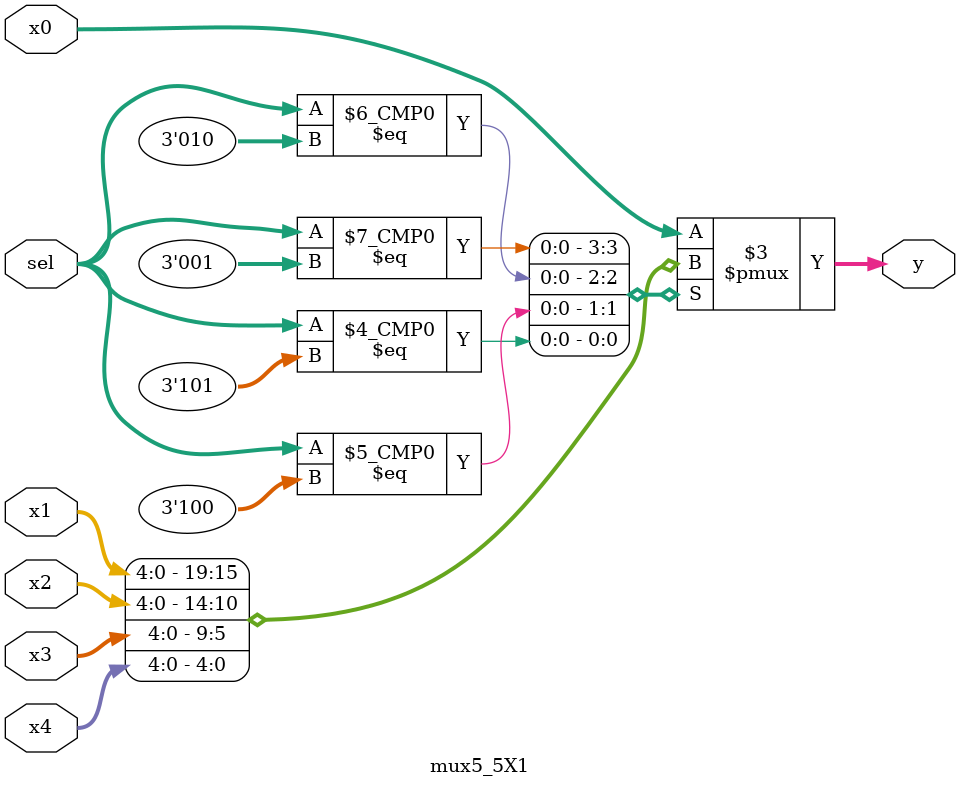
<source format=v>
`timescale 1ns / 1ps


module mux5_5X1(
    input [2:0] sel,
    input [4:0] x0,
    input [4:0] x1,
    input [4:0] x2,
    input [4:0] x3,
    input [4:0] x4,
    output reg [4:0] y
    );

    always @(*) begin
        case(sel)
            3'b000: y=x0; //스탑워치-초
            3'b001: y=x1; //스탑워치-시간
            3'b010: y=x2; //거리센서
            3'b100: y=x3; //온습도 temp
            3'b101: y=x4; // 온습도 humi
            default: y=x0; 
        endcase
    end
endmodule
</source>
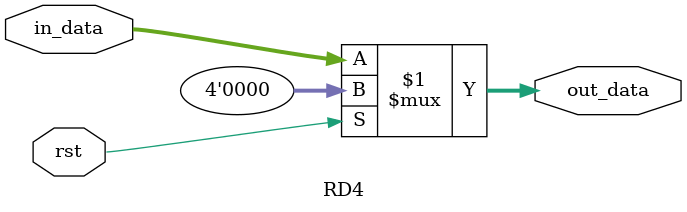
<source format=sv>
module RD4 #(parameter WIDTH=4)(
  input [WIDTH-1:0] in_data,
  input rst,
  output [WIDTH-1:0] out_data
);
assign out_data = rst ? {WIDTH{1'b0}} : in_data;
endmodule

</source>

++++++

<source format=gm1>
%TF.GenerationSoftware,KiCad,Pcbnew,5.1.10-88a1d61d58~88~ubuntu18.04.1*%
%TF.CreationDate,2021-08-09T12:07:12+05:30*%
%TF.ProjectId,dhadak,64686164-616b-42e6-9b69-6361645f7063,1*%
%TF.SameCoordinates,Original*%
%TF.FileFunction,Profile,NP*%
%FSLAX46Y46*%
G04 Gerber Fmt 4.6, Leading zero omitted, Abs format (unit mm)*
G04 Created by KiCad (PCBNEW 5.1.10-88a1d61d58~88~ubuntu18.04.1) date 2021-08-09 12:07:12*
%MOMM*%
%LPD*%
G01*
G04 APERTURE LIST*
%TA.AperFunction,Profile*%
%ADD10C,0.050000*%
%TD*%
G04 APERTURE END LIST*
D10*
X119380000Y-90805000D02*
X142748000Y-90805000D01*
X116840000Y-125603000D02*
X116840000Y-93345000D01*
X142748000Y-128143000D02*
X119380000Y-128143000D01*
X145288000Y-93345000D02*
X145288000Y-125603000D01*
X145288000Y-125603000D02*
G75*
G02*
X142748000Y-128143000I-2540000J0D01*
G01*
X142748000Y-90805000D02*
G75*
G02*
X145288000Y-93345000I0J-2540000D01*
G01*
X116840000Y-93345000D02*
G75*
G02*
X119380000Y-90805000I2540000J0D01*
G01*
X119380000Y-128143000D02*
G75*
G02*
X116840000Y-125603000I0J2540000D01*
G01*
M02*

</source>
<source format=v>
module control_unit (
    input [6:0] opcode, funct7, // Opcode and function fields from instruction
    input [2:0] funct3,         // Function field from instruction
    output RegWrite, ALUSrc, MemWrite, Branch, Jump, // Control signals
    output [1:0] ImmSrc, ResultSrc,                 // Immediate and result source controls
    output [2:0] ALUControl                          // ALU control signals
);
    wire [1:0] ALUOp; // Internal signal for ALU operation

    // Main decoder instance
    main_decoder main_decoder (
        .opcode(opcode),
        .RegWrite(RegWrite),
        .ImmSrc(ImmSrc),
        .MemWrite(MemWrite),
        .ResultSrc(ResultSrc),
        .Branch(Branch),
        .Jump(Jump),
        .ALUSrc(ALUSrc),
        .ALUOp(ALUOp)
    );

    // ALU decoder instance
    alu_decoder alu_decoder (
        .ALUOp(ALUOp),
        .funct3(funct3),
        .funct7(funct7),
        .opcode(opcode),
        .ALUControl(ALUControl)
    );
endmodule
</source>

++++++

Working from the entries above, return all lines that contain "RegWrite".

- **Solution below**:
    output RegWrite, ALUSrc, MemWrite, Branch, Jump, // Control signals
        .RegWrite(RegWrite),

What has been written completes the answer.